It took two days to gather the people from the surrounding country to hear the Blessed Lady’s words, two days suffering through the feast Mentari organised in her honour and a round of petitions, by far her least favourite occupation. She gave judgement in only the most clear-cut cases and had Arentes note the others for dispatch to Veliss. Despite the apparent comfort and security enjoyed by these people the petitions did give an insight into the fact that war didn’t have to visit your doorstep to cause ill. Complaints abounded of refugees from the east stealing produce and livestock or occupying land they didn’t own, and whilst Tokrev’s armies might not have marched here, his slavers certainly had; weeping mothers telling of sons and daughters stolen in raids. For all their sorrow, Reva took a grim comfort from these tales, her task made easier by the Volarians’ talent for birthing hate in every soul they touched.
She read the edict on the evening of the second day, standing on the porch of Mentari’s house as people crowded the space below, a broad avenue surrounding an elegant fountain of bronze. This time the murmuring was louder when she finished, and the expressions of the crowd not so rapt. However, despite the evident discomfort, there was no open dissent or shouts of disapproval and plenty of godly souls to voice their approval as the Blessed Lady told her lie.
“An eleventh book,” Lord Mentari breathed as she stepped down, the crowd still cheering. “To think I would live to see such a thing.”

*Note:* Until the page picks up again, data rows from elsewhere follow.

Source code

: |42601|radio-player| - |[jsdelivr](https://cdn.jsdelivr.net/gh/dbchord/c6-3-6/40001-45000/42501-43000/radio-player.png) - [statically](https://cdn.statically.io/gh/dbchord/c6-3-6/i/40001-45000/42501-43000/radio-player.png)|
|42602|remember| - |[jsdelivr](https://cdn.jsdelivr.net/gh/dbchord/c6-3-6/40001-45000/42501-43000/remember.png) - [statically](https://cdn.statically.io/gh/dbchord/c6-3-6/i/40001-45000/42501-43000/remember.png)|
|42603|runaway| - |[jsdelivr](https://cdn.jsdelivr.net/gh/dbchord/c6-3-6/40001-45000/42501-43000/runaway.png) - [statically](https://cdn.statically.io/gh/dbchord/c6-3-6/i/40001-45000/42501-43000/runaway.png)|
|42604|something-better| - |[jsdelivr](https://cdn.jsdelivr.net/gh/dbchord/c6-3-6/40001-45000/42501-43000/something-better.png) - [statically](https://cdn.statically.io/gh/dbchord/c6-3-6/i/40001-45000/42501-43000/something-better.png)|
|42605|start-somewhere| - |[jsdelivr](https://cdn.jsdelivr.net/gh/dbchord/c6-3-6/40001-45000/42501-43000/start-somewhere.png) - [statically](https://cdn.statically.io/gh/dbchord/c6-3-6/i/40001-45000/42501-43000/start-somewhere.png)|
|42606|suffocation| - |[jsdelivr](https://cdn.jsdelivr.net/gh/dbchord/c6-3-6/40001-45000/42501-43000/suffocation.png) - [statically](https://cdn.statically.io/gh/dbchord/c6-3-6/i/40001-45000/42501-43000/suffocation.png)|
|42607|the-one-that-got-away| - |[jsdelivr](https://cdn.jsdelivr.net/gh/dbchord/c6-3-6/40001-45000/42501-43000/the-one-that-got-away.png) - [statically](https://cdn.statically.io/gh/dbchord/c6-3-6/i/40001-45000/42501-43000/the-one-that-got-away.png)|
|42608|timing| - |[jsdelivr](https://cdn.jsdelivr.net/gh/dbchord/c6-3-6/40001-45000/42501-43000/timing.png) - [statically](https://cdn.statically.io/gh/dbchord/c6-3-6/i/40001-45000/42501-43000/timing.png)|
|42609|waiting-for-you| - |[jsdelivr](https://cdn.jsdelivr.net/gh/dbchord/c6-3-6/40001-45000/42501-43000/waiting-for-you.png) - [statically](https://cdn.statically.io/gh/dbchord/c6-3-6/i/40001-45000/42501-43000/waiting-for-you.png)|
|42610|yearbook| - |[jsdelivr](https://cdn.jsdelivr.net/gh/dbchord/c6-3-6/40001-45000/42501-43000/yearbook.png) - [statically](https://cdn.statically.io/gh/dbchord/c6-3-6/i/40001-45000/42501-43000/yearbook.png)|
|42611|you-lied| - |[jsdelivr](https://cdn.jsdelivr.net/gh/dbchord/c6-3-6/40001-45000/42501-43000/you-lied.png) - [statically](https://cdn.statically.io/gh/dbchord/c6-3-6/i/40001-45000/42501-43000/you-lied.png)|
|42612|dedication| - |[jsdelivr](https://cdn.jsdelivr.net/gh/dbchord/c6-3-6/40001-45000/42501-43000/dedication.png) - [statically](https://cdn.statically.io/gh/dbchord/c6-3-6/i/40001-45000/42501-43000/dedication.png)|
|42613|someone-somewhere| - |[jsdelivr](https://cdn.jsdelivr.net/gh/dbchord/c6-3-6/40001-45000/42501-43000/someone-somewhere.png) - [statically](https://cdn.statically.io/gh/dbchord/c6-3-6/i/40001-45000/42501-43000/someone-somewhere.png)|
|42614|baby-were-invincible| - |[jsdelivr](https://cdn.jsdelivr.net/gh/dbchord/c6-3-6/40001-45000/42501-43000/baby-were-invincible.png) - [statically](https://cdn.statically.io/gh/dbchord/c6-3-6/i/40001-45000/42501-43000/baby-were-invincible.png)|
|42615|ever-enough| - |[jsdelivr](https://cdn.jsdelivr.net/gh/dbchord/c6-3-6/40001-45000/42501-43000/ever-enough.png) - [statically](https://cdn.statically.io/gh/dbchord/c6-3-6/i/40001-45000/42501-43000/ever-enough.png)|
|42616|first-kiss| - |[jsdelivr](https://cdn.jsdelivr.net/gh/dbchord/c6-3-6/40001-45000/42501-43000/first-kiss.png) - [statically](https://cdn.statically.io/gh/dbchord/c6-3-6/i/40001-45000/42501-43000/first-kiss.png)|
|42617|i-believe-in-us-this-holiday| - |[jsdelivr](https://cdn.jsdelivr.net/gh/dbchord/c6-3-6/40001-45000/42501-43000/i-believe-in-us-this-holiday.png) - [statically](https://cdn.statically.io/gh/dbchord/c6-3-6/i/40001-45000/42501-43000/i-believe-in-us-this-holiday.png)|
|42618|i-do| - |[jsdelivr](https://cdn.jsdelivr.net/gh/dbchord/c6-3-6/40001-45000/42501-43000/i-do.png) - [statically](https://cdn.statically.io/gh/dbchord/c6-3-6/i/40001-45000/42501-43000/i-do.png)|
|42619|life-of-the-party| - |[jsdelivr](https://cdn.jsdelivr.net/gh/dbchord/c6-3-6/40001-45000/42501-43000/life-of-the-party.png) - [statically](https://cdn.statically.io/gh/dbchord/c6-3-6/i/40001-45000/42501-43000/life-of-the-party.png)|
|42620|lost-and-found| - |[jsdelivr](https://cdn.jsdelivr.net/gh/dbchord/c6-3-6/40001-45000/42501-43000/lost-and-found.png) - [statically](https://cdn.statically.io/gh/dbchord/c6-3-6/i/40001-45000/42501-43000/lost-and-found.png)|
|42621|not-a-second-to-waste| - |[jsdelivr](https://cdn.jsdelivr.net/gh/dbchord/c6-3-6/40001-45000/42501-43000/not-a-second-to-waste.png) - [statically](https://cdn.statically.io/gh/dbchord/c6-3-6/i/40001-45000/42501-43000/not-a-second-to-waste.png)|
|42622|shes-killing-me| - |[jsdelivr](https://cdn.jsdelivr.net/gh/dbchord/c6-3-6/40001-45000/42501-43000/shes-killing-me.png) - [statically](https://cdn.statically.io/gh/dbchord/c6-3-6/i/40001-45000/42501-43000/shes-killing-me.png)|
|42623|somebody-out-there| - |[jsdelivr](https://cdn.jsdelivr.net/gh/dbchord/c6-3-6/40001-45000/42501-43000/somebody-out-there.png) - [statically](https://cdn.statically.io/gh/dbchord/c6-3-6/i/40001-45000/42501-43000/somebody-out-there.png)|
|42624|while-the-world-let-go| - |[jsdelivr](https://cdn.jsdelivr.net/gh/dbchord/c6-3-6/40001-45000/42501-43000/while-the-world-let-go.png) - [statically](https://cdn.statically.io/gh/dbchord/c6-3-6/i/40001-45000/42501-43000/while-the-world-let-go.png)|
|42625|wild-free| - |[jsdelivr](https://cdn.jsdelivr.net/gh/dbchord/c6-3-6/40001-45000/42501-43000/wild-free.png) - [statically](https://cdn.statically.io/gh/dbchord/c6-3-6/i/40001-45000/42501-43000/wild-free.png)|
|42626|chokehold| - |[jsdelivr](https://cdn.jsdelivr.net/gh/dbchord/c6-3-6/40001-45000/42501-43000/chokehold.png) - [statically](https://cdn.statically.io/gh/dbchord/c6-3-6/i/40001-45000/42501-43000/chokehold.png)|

“We live in changing times, my lord.” Reva accepted the book Arentes handed to her and checked the notes Veliss had provided on this region. “My honoured advisor calculates your quota as a minimum of two thousand men of fighting age, accounting for recent troubles and the census compiled five years ago. I’m sure the Father will smile upon you should it be exceeded.”
• • •
Touring the entire fief took the best part of a month, town after town, village after village, some swollen with refugees, others nearly empty as many of the occupants had fled in advance of the expected Volarian onslaught. She found her lie most readily welcomed in those places rich in the dispossessed, many of whom had firsthand experience of the enemy’s nature. Even in places where none had been scathed by the war, there were still plenty of willing ears keen to hear the Blessed Lady’s words, though not all were so open to the Father’s message.
“Got four sons and the queen wants three of them,” said a burly woman in a village in the south-western riverlands. People here were renowned for their hardiness, scratching a living from the eel-pots with which they harvested the myriad waterways surrounding their homes, settlements often limited to no more than a few houses and rarely accompanied by a church. The woman glared at Reva as the assembled villagers gave a murmur of agreement, though some were clearly intimidated by Arentes and his fifty guardsmen. The glaring woman, however, paid them no heed at all. “How’s a family s’posed to feed itself with no hands to work the boats and haul the pots?”
“No one will go hungry,” Reva assured her. “Any additional food required will be provided by House Mustor and the queen at no charge.”
“Heard promises from your house before,” the woman replied. “When my husband got dragged off to get his throat cut by those Asraelin bastards. Now you want us to fight for them.”
“This fief was saved by Asraelin hands,” Reva said. “And Nilsaelins, folk from the Northern Reaches, the Seordah and the Eorhil. At Varinshold I fought alongside Meldeneans and Renfaelins. The old age is dead, now we fight for each other.”
The woman pointed a finger at Reva, her voice rising to an angry growl. “You fight for them, girl. I don’t know them, never seen these . . . Volarans you talk of, and any liar can claim to talk with the Father’s voice.”
The guardsmen immediately snapped to attention, their sergeant stepping forward with sword half-drawn before Reva barked at him to halt. “She speaks blasphemy and treason, my lady,” the sergeant said, face rigid with fury as he glared at the woman in the crowd, now standing alone as her fellow villagers moved back, any former sympathy abruptly forgotten. Despite the lack of support the woman stood her ground, glaring at Reva with no sign of fear or regret on her weathered features as the sergeant spoke on, “You were not at Alltor. You did not see what the Blessed Lady did for us. But for her, you, your sons and this village would now be nothing but ash and bone. You owe her everything, as do we all.”
The woman’s gaze didn’t shift from Reva. “Then you’d best hang me, lady. For my sons aren’t yours to take, Father’s word or no.”
Reva’s eyes scanned the crowd, picking out three young men near the back, two of them clearly cowed by the circumstance, heads lowered and no doubt praying for the confrontation to end, but the tallest stood regarding the burly woman with a grim resentment.